Turkey-Russia: New ‘frenemies?’
I don’t know who invented the term “frenemy” to refer to the implicit alliance of Israel and Saudi Arabia against Iran in the wake of the U.S.-Iran deal, but it seems well-suited to describing the new Russia-Turkey friendship as well. Nevertheless, Russia-Turkey relations have gone far beyond an unspoken convergence of interests; on the contrary, both parties are eager to advertise and celebrate their companionship. It is not clear, however, if the interests of the two countries really converge in Syria and elsewhere.
After all, it is Turkey which neared the Russian position in Syria before and especially after last week’s assassination of Russia’s ambassador to Turkey, Andrey Karlov. It happened less than a day before a Russia-Iran-Turkey summit in Moscow and stripped Turkey of any chance of raising any objection to the Russian-Iranian position in Syria in general and the terms of the evacuation of Aleppo in particular. The declaration after the summit lays bare this fact as it clearly denounces the politics of regime change in Syria. Finally, it was also a declaration of the failure of Turkey’s Syria policy, which was shaped by the determination for regime change. Turkey’s only gain seems to ensure the unity of Syria as an “Arab Republic” with no mention of Kurdish autonomy. Nonetheless, Russia’s position toward the future of Kurdish autonomy in northern Syria is still rather ambiguous and may turn out to be a tool for Russia to keep Turkey in tune with Russian policy.
As for the prospects of the Turkey-Russia alliance in general, it may prove more complicated and less fruitful than the expectations of the governing party. In fact, any political alliance is doomed leave such high expectations unfulfilled, since the government party has already started to rewrite the history of Turkey-Russia relations with an emphasis on common enmity toward Western powers. With a chief adviser to President Recep Tayyip Erdoğan musing about the prospect of “the revival of the Turkish and Russian empires,” the pro-government media is full of articles which detail the historical injustices against both Turkey and Russia while supporters of the governing party are celebrating how Turkey and Russia have challenged the hegemony of the West as they define the Russian-Turkish alliance as a game changer against Western plots in the Middle East.

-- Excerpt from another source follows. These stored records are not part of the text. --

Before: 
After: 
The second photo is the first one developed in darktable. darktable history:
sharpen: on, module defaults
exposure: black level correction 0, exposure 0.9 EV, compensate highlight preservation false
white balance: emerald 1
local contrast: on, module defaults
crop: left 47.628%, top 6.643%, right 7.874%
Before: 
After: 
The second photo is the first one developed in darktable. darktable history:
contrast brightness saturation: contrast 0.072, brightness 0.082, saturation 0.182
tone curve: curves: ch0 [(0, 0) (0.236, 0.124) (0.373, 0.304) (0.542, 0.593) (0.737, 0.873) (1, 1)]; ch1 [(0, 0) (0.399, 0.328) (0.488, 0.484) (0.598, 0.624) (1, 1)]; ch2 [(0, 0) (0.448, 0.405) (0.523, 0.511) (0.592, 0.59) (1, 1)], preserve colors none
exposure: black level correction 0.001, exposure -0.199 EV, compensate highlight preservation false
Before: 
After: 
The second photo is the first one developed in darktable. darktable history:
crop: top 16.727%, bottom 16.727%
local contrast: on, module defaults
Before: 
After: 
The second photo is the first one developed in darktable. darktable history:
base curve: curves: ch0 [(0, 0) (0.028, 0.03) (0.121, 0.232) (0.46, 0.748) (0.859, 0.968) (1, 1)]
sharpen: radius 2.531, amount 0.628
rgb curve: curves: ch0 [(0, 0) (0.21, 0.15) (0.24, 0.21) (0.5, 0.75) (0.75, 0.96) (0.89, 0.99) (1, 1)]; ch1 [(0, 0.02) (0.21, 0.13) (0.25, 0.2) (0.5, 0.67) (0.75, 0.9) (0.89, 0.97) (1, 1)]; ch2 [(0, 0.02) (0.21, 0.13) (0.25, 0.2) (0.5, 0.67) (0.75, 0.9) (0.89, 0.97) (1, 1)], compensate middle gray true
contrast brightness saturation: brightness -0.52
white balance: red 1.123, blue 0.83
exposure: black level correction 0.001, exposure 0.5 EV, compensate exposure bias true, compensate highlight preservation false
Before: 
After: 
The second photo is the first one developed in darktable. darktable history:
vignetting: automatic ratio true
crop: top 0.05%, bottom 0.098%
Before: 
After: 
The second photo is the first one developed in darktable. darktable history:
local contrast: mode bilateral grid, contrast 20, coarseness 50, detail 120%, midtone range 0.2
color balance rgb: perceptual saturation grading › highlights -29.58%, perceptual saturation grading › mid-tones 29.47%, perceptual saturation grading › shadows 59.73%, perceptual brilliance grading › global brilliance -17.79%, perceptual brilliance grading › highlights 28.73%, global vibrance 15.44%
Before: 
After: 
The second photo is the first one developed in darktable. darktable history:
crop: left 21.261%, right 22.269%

Russia’s policy-maker seem to enjoy fostering these high expectations, as President Vladimir Putin most recently stated that he had started to view the downing of a Russian plane by Turkey last year under a different light, hinting that he was also ready to rewrite at least recent history. So far, the governing party has managed to put the blame for the deterioration of Turkish-Russian relations on the Gülen group and for the time being, Putin seems to agree that this “convenient enemy” is responsible. Ex-Prime Minister Ahmet Davutoğlu, who proudly took the responsibility for the downing of the Russian plane, may be another casualty of the new Russian-Turkish alliance, but after all, that is his problem; nobody in government circles care for those who have lost Erdoğan’s favor.
Finally, Russia seems happy to pull Turkey, which used to be an important NATO ally, into its orbit as leverage against the Western alliance. Besides, so far, Turkey’s ambitions in Syria have been contained within the framework of Russian policy. As for Turkey, leaving aside the great expectations, the Russian alliance is supposed to be leverage against Washington and Brussels, which are being perceived as plotting against Turkey and are thought to be responsible for Kurdish aggression within Turkey and beyond Turkey’s borders.
But it remains unclear what will happen if there is not as big a disconnection as expected between the West and Russia, especially concerning Syria, if the new U.S. president chooses rapprochement with the Kremlin. Besides, the outcomes of the Russian-Turkish alliance on the future of tarnished Turkish-Iranian relations are not clear. Finally, Russia’s policy concerning the Syrian Kurds is not particularly clear either. Nothing matters though, if the dream is as great as the revival of respective empires.